Home Retailing Convenience Store Burger stalls and 7-Eleven transformation

Burger stalls and 7-Eleven transformation

When the sun goes down in Kuala Lumpur, burger stalls become a crowd puller. In Malaysia, there is a strange relationship between burger vendor and 7-Eleven. Burger vendors choose to set up their stall in front of the convenience store because 7-Eleven is a landmark (easy to remember) and it is the only place that is still bright at night.

There seem to be a tacit agreement between the burger vendor and 7-Eleven. If you notice, burger stalls normally do no sell beverages. If the the customer want to buy some drinks, they will have to go inside the convenience store and that’s the economics of having a burger stall in front of the 7-Eleven. In Malaysia, it is largely a takeaway culture as there are no seats for you sit down to enjoy your drink and burger.

Kebab Turki at Indomaret in Malang city, Java

In Indonesia, there are attempts by minimart chains Alfamart and Indomaret to place eatery stalls in front of their outlets to drive footfall. This strategy is largely necessitated by the lack of ready-to-eat offerings in minimarts.

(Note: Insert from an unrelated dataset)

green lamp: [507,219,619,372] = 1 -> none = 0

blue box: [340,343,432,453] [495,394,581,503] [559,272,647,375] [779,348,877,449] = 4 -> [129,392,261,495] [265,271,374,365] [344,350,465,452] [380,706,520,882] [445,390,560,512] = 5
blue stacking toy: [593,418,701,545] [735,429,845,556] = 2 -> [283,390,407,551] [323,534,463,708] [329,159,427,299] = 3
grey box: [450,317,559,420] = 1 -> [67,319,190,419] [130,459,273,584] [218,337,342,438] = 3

However, this strategy is not required for conveniences stores. It has become a trend for young Indonesians to hang out at convenience stores after dark. Ample of food and drinks as well as seats and WiFi are the reasons why they choose to nongkrong (hang out) at convenience stores.

7-Eleven in Jakarta

There is no such crowds at Malaysia’s 7-Eleven but things are changing. Newer renovated stores now come with extra seats and are selling more ready-to-eat food but none of the food can compete with the burger where some stalls have become the place to go for makan (eat) after dark. Perhaps 7-Eleven in Malaysia can do a promotion for burger customers by offering them with a discount for beverage purchases.